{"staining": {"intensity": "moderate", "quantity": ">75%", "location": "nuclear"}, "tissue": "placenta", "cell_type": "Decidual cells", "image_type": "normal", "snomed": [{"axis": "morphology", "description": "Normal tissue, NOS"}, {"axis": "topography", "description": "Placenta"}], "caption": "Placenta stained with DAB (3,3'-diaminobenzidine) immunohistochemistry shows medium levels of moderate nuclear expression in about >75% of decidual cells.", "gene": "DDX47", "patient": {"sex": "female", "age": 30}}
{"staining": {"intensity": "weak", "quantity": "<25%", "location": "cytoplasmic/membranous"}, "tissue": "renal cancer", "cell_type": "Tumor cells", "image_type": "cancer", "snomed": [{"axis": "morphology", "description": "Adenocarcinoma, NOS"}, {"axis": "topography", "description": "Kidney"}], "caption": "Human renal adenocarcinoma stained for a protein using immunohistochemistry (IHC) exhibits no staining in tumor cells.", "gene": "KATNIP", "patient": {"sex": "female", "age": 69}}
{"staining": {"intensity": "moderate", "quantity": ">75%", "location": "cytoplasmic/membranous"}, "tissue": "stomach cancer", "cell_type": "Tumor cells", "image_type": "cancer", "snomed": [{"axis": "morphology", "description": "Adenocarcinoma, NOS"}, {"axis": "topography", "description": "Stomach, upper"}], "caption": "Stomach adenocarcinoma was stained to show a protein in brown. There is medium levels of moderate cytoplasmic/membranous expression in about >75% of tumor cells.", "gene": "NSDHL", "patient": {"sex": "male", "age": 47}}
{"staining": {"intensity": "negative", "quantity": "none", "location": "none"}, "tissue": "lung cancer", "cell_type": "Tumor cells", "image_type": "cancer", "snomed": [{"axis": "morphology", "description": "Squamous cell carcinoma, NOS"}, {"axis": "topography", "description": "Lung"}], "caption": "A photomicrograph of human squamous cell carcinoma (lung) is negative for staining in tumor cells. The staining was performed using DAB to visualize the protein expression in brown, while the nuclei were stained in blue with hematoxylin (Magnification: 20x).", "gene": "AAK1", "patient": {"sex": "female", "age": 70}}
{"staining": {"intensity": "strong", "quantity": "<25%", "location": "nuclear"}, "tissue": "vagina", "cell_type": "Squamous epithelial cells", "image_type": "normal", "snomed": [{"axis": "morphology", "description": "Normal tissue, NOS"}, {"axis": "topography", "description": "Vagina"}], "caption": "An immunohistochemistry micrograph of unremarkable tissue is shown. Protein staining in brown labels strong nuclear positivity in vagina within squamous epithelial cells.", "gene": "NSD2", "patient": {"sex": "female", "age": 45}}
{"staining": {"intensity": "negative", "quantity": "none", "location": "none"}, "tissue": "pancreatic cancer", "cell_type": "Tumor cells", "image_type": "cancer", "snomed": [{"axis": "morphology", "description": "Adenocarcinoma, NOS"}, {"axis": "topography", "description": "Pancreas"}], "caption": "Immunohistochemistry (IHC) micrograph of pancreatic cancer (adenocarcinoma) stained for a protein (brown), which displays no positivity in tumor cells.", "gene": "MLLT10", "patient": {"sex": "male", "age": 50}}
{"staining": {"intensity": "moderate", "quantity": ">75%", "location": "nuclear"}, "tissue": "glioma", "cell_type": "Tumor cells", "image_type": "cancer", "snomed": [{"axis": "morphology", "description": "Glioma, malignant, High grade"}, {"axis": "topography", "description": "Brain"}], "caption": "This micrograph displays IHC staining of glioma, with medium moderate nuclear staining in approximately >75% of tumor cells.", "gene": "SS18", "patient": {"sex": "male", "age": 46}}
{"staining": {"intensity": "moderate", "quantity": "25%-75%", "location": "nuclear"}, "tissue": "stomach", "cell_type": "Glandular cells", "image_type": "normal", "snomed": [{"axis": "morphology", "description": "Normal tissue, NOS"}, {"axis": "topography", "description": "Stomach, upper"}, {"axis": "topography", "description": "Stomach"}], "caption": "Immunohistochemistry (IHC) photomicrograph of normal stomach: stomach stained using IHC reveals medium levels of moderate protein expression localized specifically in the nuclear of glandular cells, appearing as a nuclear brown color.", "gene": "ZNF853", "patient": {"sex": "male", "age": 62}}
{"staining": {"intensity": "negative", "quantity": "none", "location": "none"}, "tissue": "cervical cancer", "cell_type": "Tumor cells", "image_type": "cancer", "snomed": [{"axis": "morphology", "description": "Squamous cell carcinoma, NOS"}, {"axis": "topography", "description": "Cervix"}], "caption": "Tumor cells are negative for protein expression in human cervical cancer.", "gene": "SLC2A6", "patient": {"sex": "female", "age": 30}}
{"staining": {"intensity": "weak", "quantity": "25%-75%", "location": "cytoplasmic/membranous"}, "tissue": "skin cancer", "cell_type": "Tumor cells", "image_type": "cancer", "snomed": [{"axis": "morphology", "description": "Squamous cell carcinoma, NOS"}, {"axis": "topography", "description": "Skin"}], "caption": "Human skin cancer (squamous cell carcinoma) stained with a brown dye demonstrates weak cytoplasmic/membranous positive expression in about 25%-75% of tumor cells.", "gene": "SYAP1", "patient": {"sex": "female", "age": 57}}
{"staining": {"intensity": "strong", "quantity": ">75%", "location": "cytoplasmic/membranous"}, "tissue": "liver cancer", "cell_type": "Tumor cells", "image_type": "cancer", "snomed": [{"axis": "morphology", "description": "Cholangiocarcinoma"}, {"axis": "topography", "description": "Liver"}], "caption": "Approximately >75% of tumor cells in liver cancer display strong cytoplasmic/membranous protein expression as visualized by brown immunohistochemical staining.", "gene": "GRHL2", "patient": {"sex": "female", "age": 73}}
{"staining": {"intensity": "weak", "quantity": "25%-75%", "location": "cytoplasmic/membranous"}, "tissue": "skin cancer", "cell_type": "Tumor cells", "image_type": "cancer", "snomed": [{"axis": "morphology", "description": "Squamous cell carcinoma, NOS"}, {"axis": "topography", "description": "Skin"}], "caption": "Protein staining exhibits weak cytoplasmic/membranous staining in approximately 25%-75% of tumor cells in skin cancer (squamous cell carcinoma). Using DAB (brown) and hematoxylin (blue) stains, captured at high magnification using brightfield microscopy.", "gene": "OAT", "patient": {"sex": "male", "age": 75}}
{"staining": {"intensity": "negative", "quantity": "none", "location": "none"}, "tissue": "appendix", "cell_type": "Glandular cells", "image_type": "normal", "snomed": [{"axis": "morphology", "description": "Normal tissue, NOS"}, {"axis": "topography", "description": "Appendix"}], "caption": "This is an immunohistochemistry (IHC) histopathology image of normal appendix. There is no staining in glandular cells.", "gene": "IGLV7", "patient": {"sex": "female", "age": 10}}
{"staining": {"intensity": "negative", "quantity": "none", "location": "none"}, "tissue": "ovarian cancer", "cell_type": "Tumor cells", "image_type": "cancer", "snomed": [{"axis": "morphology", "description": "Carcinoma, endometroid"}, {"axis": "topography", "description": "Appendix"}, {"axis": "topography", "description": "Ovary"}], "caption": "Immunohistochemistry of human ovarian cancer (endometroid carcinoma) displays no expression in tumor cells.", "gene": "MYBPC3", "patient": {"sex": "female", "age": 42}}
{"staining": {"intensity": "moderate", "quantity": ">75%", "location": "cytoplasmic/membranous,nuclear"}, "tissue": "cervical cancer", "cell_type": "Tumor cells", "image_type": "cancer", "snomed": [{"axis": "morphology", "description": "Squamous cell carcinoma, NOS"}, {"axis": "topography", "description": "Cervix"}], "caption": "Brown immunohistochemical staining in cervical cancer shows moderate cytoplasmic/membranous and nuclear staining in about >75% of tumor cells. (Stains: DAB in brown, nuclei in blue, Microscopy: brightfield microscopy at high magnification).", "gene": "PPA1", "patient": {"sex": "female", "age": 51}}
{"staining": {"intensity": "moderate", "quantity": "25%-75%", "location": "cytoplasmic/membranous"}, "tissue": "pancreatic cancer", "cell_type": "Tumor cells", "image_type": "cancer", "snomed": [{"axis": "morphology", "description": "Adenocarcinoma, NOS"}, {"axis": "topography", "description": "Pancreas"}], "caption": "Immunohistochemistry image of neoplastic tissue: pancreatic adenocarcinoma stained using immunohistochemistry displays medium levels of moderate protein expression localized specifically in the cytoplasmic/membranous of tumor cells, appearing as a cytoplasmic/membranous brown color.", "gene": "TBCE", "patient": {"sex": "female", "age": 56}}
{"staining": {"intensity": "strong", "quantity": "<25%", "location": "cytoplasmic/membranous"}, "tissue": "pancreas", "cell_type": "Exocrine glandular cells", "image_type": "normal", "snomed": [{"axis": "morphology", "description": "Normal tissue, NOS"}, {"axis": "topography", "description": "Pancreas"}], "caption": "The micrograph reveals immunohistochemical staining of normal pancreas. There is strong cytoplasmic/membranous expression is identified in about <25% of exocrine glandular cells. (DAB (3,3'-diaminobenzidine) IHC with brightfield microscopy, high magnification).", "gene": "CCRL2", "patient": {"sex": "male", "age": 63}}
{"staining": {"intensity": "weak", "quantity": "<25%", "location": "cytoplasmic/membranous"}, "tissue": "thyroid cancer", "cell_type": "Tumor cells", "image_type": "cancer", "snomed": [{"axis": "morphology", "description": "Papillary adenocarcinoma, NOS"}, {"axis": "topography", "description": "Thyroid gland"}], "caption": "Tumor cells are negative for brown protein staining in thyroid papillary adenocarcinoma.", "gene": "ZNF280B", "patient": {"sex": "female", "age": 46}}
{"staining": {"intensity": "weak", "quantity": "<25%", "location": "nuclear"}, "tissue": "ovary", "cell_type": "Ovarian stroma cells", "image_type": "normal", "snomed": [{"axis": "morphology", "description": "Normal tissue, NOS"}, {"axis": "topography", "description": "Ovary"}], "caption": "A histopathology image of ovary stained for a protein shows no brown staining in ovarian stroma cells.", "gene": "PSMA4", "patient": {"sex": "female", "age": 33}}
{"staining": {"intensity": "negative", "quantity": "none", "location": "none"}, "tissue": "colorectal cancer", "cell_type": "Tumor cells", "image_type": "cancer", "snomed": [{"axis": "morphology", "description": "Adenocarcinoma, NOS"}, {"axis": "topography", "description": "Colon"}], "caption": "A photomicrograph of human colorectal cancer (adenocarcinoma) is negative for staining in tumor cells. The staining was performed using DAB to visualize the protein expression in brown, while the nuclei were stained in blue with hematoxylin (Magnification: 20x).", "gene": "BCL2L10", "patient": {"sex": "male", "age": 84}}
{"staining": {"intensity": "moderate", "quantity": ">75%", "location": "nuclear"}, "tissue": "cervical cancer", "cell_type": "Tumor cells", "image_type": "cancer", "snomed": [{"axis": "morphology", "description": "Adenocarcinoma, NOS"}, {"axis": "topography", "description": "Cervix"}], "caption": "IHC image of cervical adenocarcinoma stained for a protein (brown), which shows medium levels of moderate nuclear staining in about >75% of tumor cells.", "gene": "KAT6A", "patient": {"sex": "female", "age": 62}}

________________________________________

*Work order*
Output exactly one stretch of the listing: from the line containing "(IHC) photomicrograph of" through the line containing "cell carcinoma) stained", both end lines included.

*Exercise result*
{"staining": {"intensity": "moderate", "quantity": "25%-75%", "location": "nuclear"}, "tissue": "stomach", "cell_type": "Glandular cells", "image_type": "normal", "snomed": [{"axis": "morphology", "description": "Normal tissue, NOS"}, {"axis": "topography", "description": "Stomach, upper"}, {"axis": "topography", "description": "Stomach"}], "caption": "Immunohistochemistry (IHC) photomicrograph of normal stomach: stomach stained using IHC reveals medium levels of moderate protein expression localized specifically in the nuclear of glandular cells, appearing as a nuclear brown color.", "gene": "ZNF853", "patient": {"sex": "male", "age": 62}}
{"staining": {"intensity": "negative", "quantity": "none", "location": "none"}, "tissue": "cervical cancer", "cell_type": "Tumor cells", "image_type": "cancer", "snomed": [{"axis": "morphology", "description": "Squamous cell carcinoma, NOS"}, {"axis": "topography", "description": "Cervix"}], "caption": "Tumor cells are negative for protein expression in human cervical cancer.", "gene": "SLC2A6", "patient": {"sex": "female", "age": 30}}
{"staining": {"intensity": "weak", "quantity": "25%-75%", "location": "cytoplasmic/membranous"}, "tissue": "skin cancer", "cell_type": "Tumor cells", "image_type": "cancer", "snomed": [{"axis": "morphology", "description": "Squamous cell carcinoma, NOS"}, {"axis": "topography", "description": "Skin"}], "caption": "Human skin cancer (squamous cell carcinoma) stained with a brown dye demonstrates weak cytoplasmic/membranous positive expression in about 25%-75% of tumor cells.", "gene": "SYAP1", "patient": {"sex": "female", "age": 57}}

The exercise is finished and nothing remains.